▶ [About this exercise]:
Return each line exactly, beginning with the one that has "left back paw: (267, 20)" and finishing with the final line of the material. Drop any pictures.

▶ [Material supplied]:
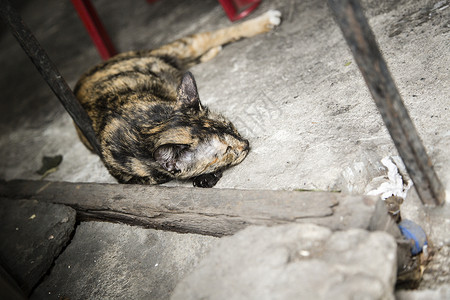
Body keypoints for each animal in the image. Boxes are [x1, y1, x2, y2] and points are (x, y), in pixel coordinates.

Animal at [74, 9, 282, 188]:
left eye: (231, 127)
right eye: (227, 151)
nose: (245, 143)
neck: (144, 128)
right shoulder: (132, 178)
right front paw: (205, 177)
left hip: (181, 48)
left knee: (212, 36)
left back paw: (267, 20)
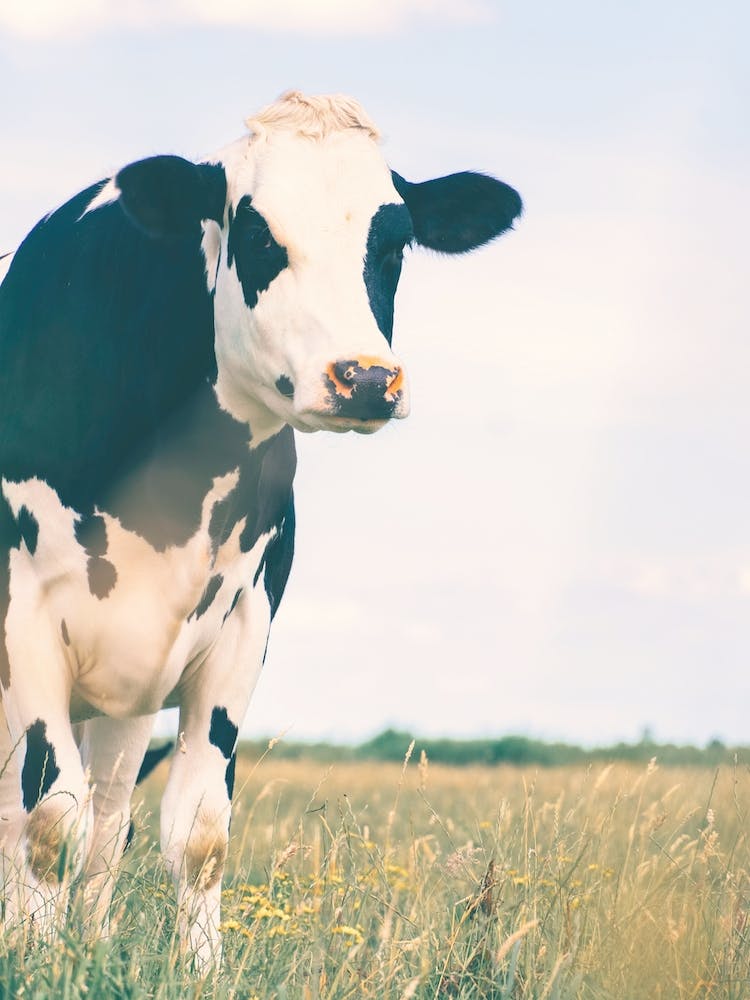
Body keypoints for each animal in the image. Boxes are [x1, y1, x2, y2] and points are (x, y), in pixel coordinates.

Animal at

▶ [Output for this exercise]:
left back paw: (267, 20)
Body keypoints for each animal in the image. Boxes are [x1, y1, x2, y2] and points are (x, y), in pixel coordinates.

Animal at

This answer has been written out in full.